# Cichlids in New Zealand



## fmueller (Jan 11, 2004)

Following a thread on LFS, I thought people might find it interesting to see what is available where I live. This is an add from a site similar to Craigslist. The fish shown are fairly typical for what's available here in the aquarium trade.


----------



## DJRansome (Oct 29, 2005)

Wow. Are there import restrictions?


----------



## fmueller (Jan 11, 2004)

Yes, we have a White List. Only fish that are on the list are allowed to be imported. I believe the list is from the 1970s and was never updated.
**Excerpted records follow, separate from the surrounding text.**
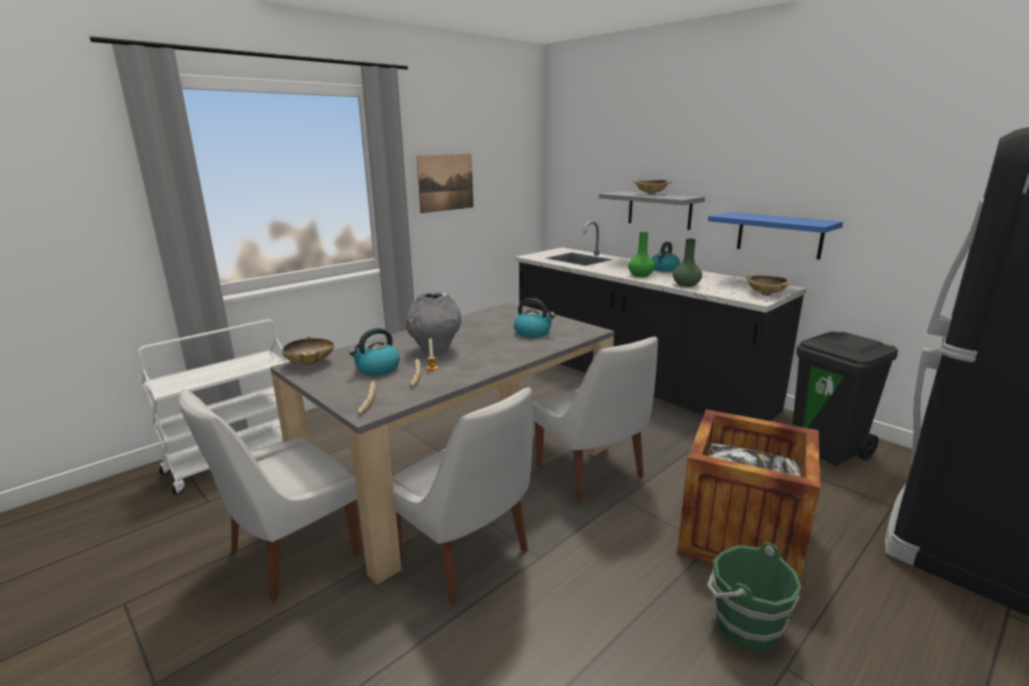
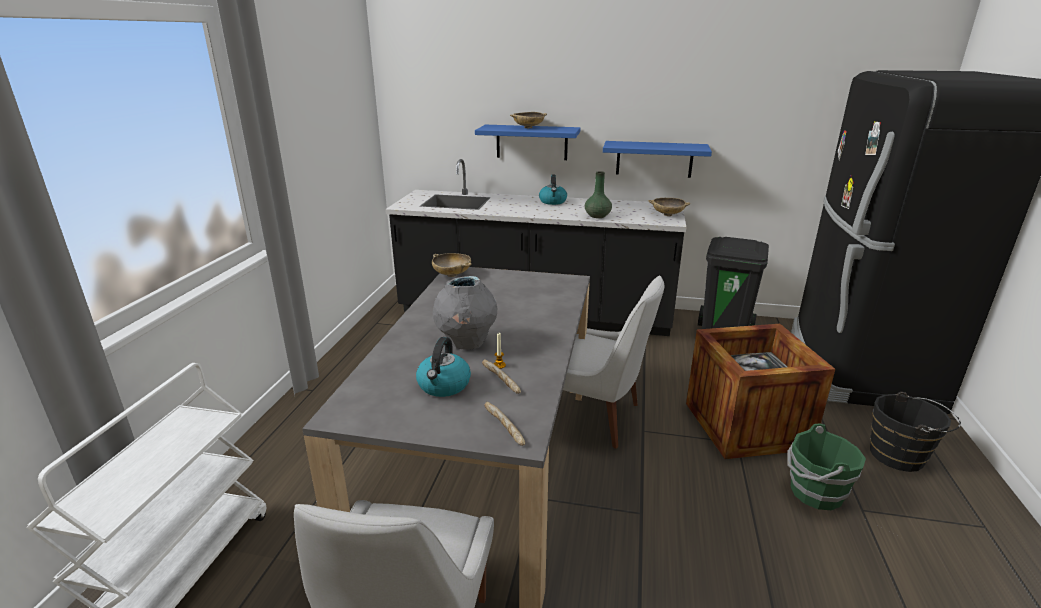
camera: 35 degrees left, 5 degrees up
(310, 363) = (350, 405): beige bowl -> beige bowl (452, 274)
(446, 182) = (302, 130): picture -> none
(466, 556) = (585, 545): white chair -> none
(533, 332) = (526, 296): kettle -> none
(640, 275) = (544, 212): green vase -> none
(659, 210) = (531, 142): grey shelf -> blue shelf
(925, 648) = (901, 456): none -> black bucket

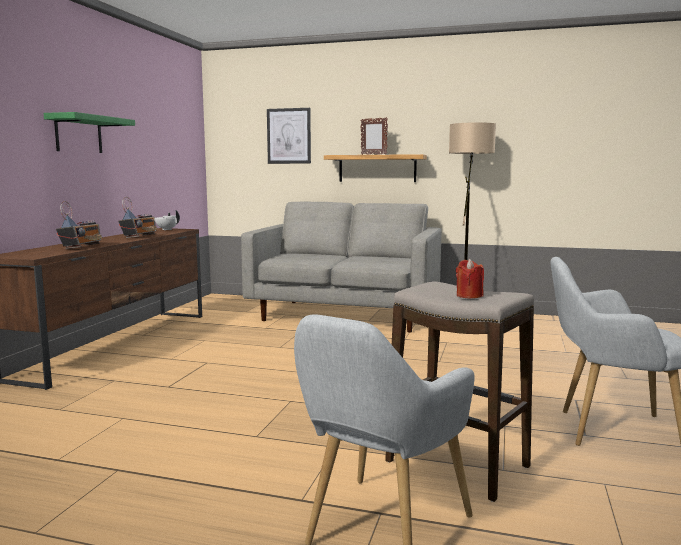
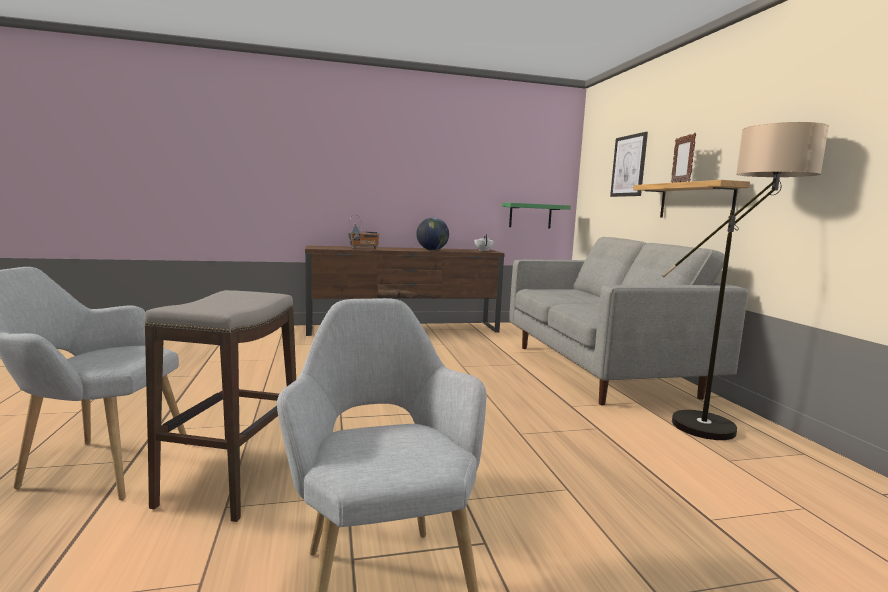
camera: 60 degrees right, 0 degrees up
(78, 134) = (406, 169): green shelf -> green shelf (530, 216)
(139, 237) = (432, 250): radio -> globe
(469, 295) = (206, 302): red candle -> none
Any fish that came into the hobby after that are not allowed - many interesting Tanganyikans, like Cyps, Sandsifters, and so on.
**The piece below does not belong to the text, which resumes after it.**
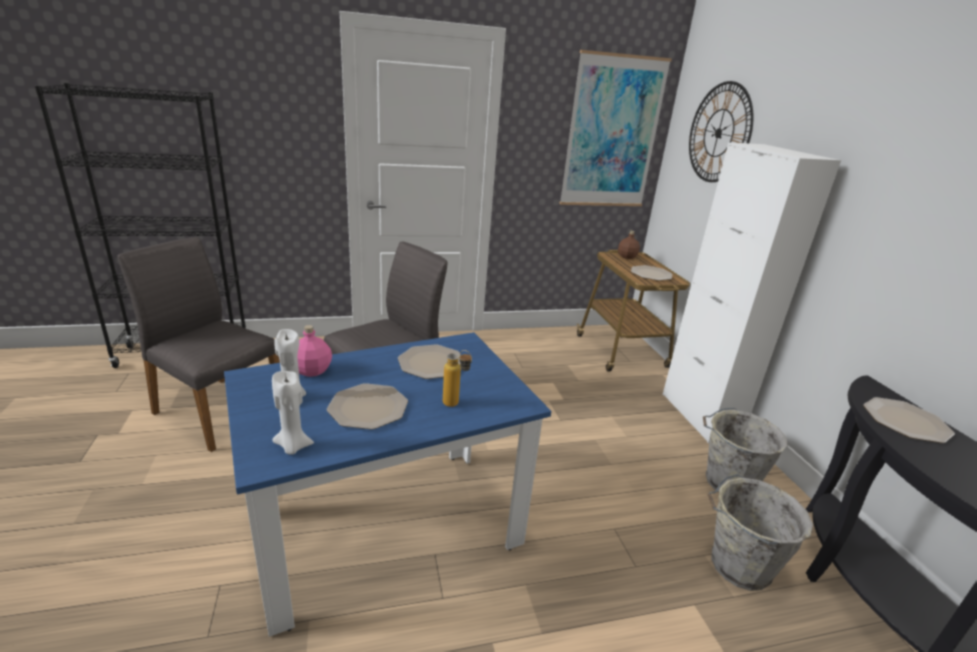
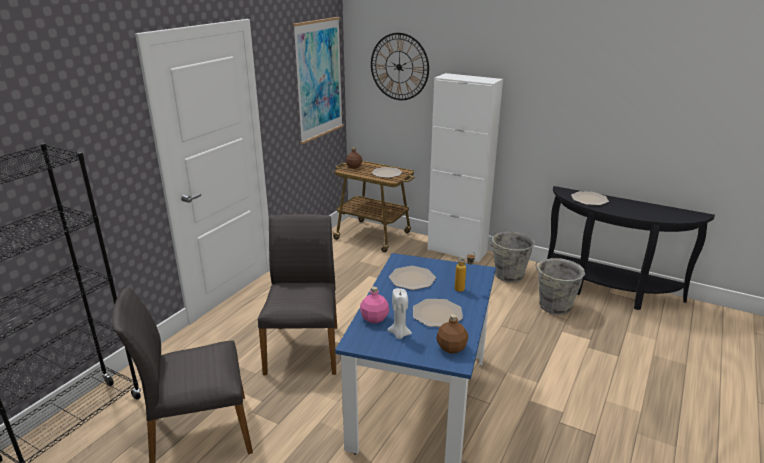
camera: 45 degrees left, 0 degrees up
(293, 446) = (451, 348): white candle -> brown bottle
But all that is no excuse for the fish for sale. L. caeruleus are of amazingly poor quality here. I have never seen one that doesn't look like it spend the last night in bleach. Also, what are those fish the dude is selling? I really couldn't tell from the photo. Presumably mixed hybrids. But why is there a dead L. caeruleus as 'indicative only'?

This kinda stuff drives me nuts and wanting to go back to Ohio. :?


----------



## DJRansome (Oct 29, 2005)

The shape of the lab looked off as well. Any thought of becoming an importer? At least the ones on the white list could be better quality, if any.

We would love it if you came back!


----------



## fmueller (Jan 11, 2004)

Our customs and quarantine inspectors like to test aquarium fish for health problems. That usually involves dissecting the fish. Let's assume after setting up a suitable quarantine facility, getting all the licenses, and jumping through a gazillion other hoops, you are finally ready to import a dozen L. caeruleus for breeding purposes. They might test all twelve of them...

Plus New Zealand is a very long way from pretty much anywhere. Shipping fish here is very expensive. And the market is very small. Even if you manage to import a species in good quality and you are breeding them, you will very quickly saturate the market.

I have seen people breed Tropheus in good quality, and I will probably get some, but they have problems selling them, because there just aren't that many people interested.

That all said, the virtually non existent fish hobby is one of the very few drawbacks of living in NZ. I just take my dogs to the beach instead, and we have no winter that deserves the name.


----------